Frederick Douglass

"Power concedes nothing without a demand. It never did, and it never will. Find out just what people will submit to, and you have found out the exact amount of injustice and wrong which will be imposed upon them..." Frederick Douglass

Monday, February 27, 2012

Marx And The Free Market Fraud

Every so often capital revives the old ruse under a new banner. The most recent incarnation of the free market dodge is Milton Friedman, but before Uncle Milty there was Mises and Hayek and the so-called Austrian School.

It is not for me to defend Marx as I am not a Marxist. The details are unnecessary here, but it suffices to say that as a socialist I am familiar enough with his writings and theories that I can attest that the argument advanced by Mises in the video is chock full of errors. It is inexcusably bad.

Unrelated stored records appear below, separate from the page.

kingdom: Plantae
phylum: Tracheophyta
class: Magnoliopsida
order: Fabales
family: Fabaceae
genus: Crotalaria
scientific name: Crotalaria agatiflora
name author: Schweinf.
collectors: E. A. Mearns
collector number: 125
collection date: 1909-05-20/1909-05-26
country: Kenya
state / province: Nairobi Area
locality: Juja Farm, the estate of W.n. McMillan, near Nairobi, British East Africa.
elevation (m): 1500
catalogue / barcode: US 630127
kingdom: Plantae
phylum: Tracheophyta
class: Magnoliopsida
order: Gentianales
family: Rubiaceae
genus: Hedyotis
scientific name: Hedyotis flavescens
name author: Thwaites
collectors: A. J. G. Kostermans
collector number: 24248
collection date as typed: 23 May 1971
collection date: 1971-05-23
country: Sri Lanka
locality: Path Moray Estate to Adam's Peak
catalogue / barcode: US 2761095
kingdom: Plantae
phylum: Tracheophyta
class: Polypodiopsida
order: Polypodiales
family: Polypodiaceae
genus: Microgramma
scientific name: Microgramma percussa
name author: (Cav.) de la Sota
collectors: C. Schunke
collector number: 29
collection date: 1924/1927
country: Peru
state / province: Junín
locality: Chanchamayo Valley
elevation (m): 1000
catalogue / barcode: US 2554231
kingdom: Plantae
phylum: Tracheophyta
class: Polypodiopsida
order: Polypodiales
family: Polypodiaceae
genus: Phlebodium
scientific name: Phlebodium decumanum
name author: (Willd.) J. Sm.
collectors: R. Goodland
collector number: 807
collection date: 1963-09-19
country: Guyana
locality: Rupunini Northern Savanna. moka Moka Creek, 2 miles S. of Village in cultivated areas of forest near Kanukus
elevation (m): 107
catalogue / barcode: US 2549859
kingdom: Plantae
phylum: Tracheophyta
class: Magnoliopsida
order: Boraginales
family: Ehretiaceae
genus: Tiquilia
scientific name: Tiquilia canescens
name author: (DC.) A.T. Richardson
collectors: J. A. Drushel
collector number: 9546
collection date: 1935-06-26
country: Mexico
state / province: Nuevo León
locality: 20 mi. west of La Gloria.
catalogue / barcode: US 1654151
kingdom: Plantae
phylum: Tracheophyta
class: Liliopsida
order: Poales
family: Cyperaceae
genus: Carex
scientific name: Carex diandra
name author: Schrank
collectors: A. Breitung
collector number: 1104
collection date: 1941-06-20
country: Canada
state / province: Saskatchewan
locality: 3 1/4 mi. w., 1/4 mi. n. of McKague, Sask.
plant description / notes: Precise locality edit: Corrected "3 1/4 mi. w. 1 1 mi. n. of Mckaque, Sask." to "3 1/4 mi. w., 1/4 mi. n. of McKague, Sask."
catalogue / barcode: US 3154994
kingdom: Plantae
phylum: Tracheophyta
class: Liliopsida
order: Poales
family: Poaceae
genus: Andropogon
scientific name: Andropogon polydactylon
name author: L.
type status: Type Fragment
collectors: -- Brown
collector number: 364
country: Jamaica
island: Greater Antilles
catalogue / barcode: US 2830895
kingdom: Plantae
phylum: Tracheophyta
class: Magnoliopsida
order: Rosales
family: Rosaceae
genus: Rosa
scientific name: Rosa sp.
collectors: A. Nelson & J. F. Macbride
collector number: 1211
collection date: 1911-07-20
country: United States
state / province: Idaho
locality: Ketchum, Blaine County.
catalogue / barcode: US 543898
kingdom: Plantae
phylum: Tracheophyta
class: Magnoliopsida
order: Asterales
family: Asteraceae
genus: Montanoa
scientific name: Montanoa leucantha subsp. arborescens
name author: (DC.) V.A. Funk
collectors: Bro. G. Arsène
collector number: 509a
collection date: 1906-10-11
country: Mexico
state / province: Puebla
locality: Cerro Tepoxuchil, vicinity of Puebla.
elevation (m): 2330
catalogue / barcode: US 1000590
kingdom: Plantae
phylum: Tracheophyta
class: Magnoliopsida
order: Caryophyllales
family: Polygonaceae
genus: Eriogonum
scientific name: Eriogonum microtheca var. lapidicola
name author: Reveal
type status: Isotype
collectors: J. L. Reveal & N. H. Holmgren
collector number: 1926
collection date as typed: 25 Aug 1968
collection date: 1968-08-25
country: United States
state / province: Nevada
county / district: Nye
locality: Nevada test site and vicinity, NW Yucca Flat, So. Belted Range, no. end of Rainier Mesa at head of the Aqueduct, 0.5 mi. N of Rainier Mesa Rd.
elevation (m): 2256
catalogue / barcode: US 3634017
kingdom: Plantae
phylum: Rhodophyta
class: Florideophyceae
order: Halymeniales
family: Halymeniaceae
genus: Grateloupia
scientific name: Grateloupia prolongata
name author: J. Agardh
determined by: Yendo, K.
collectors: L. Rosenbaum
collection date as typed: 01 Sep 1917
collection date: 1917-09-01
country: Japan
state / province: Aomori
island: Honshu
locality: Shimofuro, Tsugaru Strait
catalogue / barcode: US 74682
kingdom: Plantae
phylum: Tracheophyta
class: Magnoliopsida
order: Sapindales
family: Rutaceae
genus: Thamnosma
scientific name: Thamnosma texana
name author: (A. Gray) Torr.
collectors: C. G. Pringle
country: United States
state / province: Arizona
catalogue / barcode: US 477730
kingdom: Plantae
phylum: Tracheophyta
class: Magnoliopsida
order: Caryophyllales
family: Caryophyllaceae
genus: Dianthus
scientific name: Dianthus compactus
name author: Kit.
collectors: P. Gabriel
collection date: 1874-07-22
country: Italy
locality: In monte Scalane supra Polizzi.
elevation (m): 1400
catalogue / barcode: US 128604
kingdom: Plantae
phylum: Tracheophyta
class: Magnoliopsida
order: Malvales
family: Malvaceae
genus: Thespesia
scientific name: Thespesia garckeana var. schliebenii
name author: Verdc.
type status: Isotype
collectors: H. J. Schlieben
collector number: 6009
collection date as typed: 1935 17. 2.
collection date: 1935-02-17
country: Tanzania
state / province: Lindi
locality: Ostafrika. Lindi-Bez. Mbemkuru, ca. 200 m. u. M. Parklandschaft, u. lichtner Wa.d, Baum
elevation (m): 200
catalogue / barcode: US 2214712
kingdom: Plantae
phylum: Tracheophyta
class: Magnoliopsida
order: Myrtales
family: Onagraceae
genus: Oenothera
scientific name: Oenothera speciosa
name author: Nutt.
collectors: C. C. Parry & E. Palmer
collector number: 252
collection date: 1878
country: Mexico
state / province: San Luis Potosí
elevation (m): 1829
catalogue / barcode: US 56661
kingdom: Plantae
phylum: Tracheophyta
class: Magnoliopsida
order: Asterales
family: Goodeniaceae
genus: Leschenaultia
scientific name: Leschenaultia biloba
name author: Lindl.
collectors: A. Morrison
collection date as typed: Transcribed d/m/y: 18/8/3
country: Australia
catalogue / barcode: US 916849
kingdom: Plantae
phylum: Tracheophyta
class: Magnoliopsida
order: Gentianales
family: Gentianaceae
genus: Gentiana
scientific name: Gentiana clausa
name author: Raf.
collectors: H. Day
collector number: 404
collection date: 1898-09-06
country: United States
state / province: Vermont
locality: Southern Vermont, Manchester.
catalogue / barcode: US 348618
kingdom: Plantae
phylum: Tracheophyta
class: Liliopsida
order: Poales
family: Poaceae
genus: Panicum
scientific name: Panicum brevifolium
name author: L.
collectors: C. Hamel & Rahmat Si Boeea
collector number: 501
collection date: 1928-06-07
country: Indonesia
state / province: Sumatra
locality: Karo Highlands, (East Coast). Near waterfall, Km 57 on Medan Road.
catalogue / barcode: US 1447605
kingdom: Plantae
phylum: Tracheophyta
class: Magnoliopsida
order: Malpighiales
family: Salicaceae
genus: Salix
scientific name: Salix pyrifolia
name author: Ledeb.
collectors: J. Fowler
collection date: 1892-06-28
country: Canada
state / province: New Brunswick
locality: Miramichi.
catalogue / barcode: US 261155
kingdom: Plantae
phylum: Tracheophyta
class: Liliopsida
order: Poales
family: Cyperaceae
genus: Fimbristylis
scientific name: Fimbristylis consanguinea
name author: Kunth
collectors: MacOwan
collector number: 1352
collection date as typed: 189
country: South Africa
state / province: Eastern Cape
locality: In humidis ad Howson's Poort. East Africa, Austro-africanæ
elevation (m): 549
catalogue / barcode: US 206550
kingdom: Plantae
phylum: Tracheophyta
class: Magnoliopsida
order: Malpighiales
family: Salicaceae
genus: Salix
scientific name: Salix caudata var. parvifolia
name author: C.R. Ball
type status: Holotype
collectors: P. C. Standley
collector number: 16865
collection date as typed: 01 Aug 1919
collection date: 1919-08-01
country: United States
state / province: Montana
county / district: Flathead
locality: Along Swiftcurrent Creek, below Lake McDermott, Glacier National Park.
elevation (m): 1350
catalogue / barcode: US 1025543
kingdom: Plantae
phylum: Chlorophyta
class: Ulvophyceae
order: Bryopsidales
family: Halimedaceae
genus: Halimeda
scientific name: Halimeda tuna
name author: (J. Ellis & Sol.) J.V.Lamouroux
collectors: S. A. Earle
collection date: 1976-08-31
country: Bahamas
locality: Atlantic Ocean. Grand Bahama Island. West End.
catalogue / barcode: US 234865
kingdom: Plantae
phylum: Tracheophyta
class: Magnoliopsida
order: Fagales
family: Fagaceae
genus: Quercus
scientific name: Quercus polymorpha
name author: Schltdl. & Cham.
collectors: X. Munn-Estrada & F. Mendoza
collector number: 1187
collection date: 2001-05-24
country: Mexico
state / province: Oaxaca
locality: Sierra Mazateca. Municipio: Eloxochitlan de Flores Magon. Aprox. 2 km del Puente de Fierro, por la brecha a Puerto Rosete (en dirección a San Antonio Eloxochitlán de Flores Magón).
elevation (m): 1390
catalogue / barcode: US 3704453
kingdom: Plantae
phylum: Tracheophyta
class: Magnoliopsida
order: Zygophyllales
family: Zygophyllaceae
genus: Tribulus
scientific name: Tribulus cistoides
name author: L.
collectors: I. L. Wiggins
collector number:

There are too many to catalog here, but he starts by saying that Marx' Law of Wages was at the base of his criticism of capitalism: false! Marx' ideas about wages, which are substantially different from how Mises describes them, are if anything on the periphery of Marx' exposition of the contradictions within capitalism.

Mises says that Marx' law of wages had been long in existence (false); generally known as the Iron Law of Wages (false); and had been thoroughly refuted before Marx employed it. Who might the latter be? I am familiar with the refutations of both Marx' view of wages, and the Iron Law of Wages, which occurred subsequently, but not of any which occurred prior to his making his views known. (Das Kapital was published long after he had made public his theories.) It's quite possible this is true and I am unaware of it. It is also quite possible that Mises is full of shit.

The truth: The Iron Law of Wages is the theory of Ferdinand Lasalle, leader of the German socialist movement. Unlike what Mises would have you believe, Marx did not agree with the theory and critiqued it. In fact, Marx' criticism of Lasalle's law isn't too different from Mises'.

Let's review: Mises attributes the Iron Law of Wages to Marx, says it is the basis of Marxian economics, and describes it as "vicious". The first two are demonstrably false, and the latter is an opinion not often heard and hard to understand.

So let's not forget that Mises is actually critiquing Lasalle, not Marx.

The question is: Is Mises a fool or a liar? It is impossible for me to believe he doesn't know that Marx lampooned Lasalle's theory, and what the nature of that criticism was. If Mises is a fool, then his colleagues are, so too the institutions of higher learning which accredited him, and the besotted loons who post this nonsense on the web.

Mises then goes on to say that the Industrial Revolution was "the inauguration of a new principle of marketing," hereby offering effect as cause. And then adds that "what characterizes capitalism as such is that it is mass production for the satisfaction of the needs of the masses."

Capitalism as philanthropy! Who knew!

In defense of Lasalle, to the extent that workers anywhere enjoy a standard of living beyond that of mere subsistence, it is because such advantages have been won by struggle, sometimes bloody, and over the often violent objections of the "philanthropists" who employ them. Personally, my inexpert opinion is that Lasalle was right and Marx and Mises are mistaken in their condemnation. It might be the only thing Lasalle got right. Beyond this one point, Marx' reproaches of Lasalle's theories and policies were well deserved.

What we see in this video is highbrow propaganda. Mises knows what he's saying is nonsense, and he is prostituting himself on behalf of capital. He knows what the disputes between Marx and Lasalle were and is deliberately obscuring them. And the arguments he advances are risibly stupid.

Mises' colleague Hayek published the oft-cited The Road to Serfdom in 1944 as WW2 was winding down, just as the Iron Curtain was descending. Coincidence?

Oddly enough, that same year saw the publication of Karl Polanyi's The Great Transformation. These books come to radically different conclusions about the free market.

I recommend the latter, but if you are undecided, perhaps you should read both and decide for yourself.